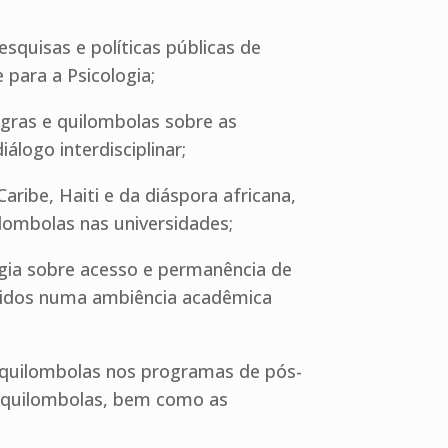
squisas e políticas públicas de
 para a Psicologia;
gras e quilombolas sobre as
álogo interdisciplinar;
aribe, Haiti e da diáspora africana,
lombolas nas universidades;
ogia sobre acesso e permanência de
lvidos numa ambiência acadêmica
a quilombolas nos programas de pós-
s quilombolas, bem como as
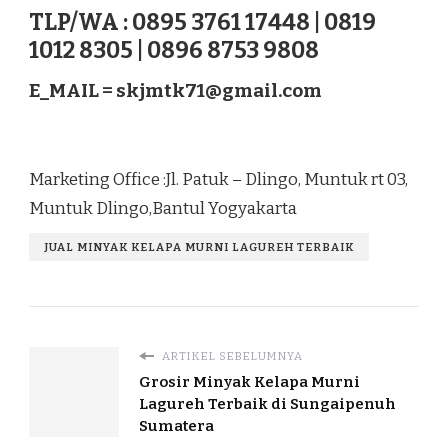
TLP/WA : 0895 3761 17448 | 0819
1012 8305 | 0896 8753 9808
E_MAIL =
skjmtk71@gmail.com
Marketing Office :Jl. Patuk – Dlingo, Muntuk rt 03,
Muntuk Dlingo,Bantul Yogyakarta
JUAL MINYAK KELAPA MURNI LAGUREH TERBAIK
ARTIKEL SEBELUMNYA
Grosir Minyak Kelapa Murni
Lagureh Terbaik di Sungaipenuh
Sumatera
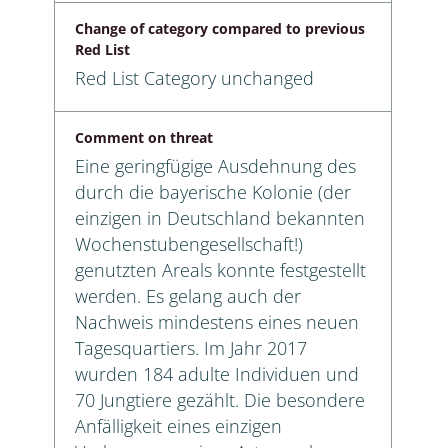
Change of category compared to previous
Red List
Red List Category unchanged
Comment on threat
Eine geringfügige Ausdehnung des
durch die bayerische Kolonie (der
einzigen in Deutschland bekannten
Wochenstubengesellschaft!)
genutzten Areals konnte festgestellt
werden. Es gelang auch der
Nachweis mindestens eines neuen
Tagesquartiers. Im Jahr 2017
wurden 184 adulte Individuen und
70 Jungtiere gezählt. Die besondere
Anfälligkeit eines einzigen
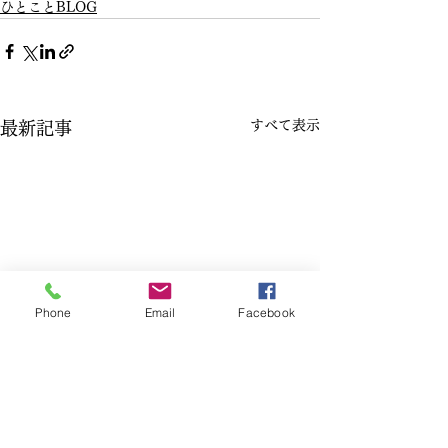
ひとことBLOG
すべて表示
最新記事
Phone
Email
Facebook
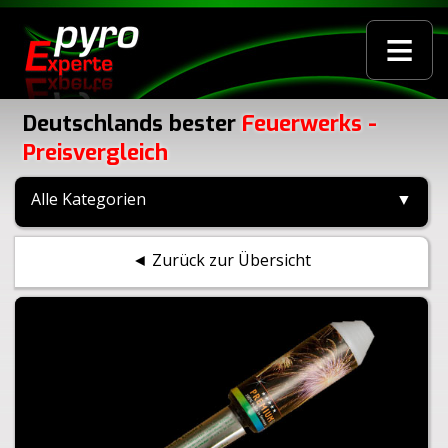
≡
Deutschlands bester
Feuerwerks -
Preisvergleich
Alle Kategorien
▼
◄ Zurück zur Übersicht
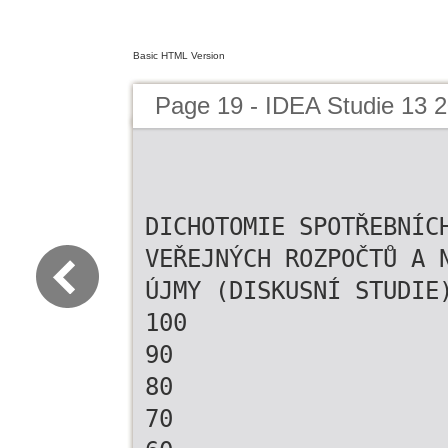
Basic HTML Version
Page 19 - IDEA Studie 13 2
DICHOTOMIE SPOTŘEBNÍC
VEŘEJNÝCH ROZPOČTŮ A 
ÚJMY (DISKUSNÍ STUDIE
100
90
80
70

━━━━━━

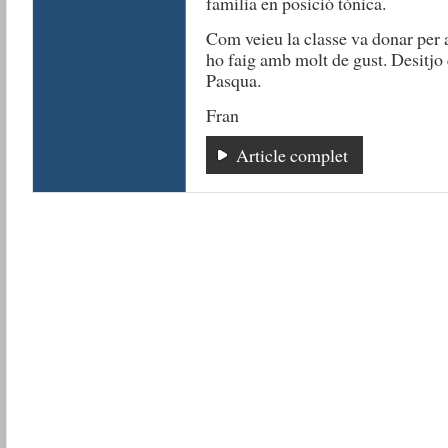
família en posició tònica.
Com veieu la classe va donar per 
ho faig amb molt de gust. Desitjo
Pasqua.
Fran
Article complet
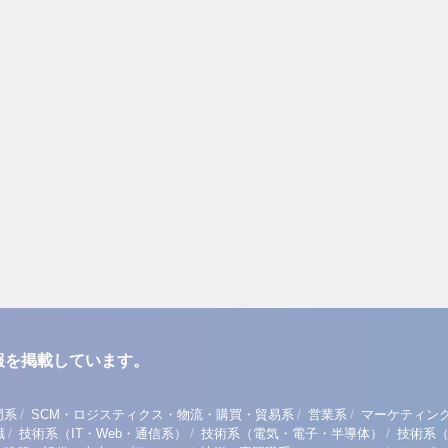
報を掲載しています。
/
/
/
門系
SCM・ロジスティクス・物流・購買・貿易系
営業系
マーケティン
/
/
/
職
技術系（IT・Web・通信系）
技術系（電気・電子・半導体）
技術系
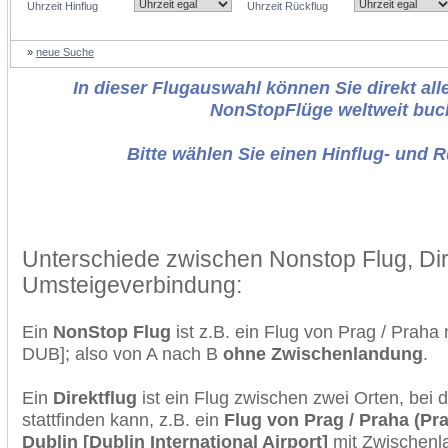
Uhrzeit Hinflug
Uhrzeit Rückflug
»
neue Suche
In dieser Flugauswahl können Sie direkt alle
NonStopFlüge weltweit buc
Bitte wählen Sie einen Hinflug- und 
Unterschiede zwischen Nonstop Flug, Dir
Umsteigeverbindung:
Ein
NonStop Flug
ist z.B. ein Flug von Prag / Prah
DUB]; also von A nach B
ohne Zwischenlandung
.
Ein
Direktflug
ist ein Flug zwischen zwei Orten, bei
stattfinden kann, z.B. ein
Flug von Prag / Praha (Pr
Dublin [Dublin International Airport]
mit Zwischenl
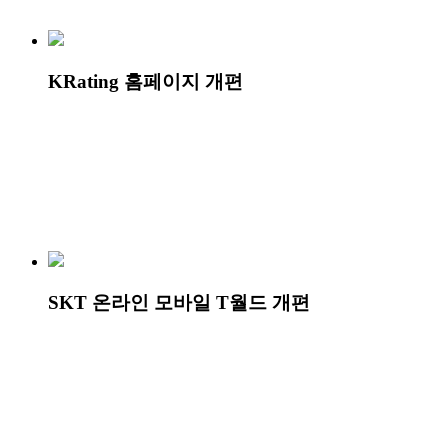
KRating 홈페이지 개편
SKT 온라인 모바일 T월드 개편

━━━━━━

Request:
Only the number is required: state how many lines of the entries hold the word "Muntuk".

Response to the exercise:
2